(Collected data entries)
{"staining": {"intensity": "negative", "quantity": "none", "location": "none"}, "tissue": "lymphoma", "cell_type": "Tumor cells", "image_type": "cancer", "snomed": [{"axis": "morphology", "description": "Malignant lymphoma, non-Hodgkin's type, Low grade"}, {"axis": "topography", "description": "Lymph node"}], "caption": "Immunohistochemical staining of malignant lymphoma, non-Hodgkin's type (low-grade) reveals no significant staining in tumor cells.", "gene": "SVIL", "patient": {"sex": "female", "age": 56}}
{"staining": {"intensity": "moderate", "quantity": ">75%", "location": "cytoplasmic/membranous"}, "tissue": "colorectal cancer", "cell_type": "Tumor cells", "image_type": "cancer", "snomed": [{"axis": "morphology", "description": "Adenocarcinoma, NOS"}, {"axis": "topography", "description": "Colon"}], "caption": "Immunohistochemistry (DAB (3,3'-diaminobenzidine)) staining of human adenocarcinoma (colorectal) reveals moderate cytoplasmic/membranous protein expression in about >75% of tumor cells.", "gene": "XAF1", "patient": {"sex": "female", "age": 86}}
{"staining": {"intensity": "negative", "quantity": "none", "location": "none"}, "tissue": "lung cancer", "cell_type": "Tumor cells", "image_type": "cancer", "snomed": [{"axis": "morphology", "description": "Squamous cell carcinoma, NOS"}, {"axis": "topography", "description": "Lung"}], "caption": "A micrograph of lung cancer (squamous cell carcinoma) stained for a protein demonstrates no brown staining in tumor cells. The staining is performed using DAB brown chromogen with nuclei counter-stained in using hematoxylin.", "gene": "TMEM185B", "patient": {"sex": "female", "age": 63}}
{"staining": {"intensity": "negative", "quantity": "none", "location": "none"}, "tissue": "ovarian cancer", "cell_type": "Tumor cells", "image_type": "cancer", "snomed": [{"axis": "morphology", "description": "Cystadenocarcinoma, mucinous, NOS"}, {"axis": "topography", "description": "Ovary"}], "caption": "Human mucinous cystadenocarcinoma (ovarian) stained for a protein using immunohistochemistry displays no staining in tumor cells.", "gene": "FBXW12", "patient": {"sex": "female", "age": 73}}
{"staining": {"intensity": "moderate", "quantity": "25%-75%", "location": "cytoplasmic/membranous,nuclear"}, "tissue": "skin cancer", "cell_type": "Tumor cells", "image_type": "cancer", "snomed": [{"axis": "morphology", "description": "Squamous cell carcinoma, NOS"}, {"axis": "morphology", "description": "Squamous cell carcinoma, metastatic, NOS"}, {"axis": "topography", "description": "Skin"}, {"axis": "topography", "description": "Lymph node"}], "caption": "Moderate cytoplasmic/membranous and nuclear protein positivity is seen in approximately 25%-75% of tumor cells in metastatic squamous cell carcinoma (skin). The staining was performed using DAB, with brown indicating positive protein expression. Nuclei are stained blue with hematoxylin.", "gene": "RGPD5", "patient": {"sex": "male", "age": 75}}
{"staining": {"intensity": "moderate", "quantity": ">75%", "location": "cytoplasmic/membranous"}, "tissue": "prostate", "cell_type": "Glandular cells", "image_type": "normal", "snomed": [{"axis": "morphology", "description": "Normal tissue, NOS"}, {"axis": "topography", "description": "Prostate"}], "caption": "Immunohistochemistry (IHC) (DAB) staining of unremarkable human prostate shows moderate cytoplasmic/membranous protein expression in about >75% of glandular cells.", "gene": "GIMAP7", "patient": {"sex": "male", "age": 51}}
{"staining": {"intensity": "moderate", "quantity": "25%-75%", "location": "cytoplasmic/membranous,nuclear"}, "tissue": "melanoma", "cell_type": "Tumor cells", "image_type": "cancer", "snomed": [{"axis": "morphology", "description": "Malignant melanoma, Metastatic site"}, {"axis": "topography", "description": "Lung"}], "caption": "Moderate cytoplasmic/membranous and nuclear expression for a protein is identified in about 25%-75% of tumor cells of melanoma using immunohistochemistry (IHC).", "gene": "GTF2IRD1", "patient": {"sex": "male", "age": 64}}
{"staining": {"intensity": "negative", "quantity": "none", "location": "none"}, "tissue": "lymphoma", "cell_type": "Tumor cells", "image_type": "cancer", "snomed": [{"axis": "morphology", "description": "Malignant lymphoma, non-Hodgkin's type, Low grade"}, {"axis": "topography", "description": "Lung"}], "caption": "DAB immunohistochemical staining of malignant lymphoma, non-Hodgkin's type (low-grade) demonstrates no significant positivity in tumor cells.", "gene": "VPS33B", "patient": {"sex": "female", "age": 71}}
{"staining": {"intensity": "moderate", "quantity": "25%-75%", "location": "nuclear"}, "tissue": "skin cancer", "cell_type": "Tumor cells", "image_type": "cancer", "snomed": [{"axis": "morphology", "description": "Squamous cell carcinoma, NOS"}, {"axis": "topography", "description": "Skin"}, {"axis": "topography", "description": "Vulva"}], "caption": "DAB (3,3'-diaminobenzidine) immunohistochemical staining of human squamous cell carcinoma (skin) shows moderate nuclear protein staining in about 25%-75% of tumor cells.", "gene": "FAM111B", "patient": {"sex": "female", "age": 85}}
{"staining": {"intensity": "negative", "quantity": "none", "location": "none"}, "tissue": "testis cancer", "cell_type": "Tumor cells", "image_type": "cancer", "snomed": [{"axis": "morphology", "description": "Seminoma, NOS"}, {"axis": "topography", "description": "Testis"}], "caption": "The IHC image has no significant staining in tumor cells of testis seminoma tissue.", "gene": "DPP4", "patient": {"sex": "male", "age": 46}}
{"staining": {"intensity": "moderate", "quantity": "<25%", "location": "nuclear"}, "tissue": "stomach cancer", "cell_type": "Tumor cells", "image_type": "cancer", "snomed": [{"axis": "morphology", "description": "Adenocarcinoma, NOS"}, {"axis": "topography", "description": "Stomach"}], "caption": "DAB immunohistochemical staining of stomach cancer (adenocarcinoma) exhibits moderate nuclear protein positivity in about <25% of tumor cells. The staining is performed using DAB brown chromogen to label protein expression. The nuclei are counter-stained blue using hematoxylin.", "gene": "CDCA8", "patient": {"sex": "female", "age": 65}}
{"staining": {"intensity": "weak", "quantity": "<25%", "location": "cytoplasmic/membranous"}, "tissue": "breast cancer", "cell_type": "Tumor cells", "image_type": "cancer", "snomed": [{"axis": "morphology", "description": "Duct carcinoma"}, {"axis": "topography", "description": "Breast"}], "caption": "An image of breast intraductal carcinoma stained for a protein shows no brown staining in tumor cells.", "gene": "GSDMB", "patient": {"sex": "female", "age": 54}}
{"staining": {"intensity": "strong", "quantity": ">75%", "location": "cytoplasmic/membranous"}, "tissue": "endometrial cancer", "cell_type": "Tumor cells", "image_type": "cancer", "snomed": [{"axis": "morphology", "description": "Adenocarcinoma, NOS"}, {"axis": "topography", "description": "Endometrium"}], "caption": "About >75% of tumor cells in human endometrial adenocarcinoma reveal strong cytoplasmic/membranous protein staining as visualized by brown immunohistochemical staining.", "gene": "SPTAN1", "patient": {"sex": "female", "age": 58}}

TASK DIRECTIONS: Here the job is to transcribe the lines from the first line of the data through the line containing "(DAB (3,3'-diaminobenzidine)) staining", inclusive, exactly and with nothing else.

ANSWER TO THIS PROBLEM:
{"staining": {"intensity": "negative", "quantity": "none", "location": "none"}, "tissue": "lymphoma", "cell_type": "Tumor cells", "image_type": "cancer", "snomed": [{"axis": "morphology", "description": "Malignant lymphoma, non-Hodgkin's type, Low grade"}, {"axis": "topography", "description": "Lymph node"}], "caption": "Immunohistochemical staining of malignant lymphoma, non-Hodgkin's type (low-grade) reveals no significant staining in tumor cells.", "gene": "SVIL", "patient": {"sex": "female", "age": 56}}
{"staining": {"intensity": "moderate", "quantity": ">75%", "location": "cytoplasmic/membranous"}, "tissue": "colorectal cancer", "cell_type": "Tumor cells", "image_type": "cancer", "snomed": [{"axis": "morphology", "description": "Adenocarcinoma, NOS"}, {"axis": "topography", "description": "Colon"}], "caption": "Immunohistochemistry (DAB (3,3'-diaminobenzidine)) staining of human adenocarcinoma (colorectal) reveals moderate cytoplasmic/membranous protein expression in about >75% of tumor cells.", "gene": "XAF1", "patient": {"sex": "female", "age": 86}}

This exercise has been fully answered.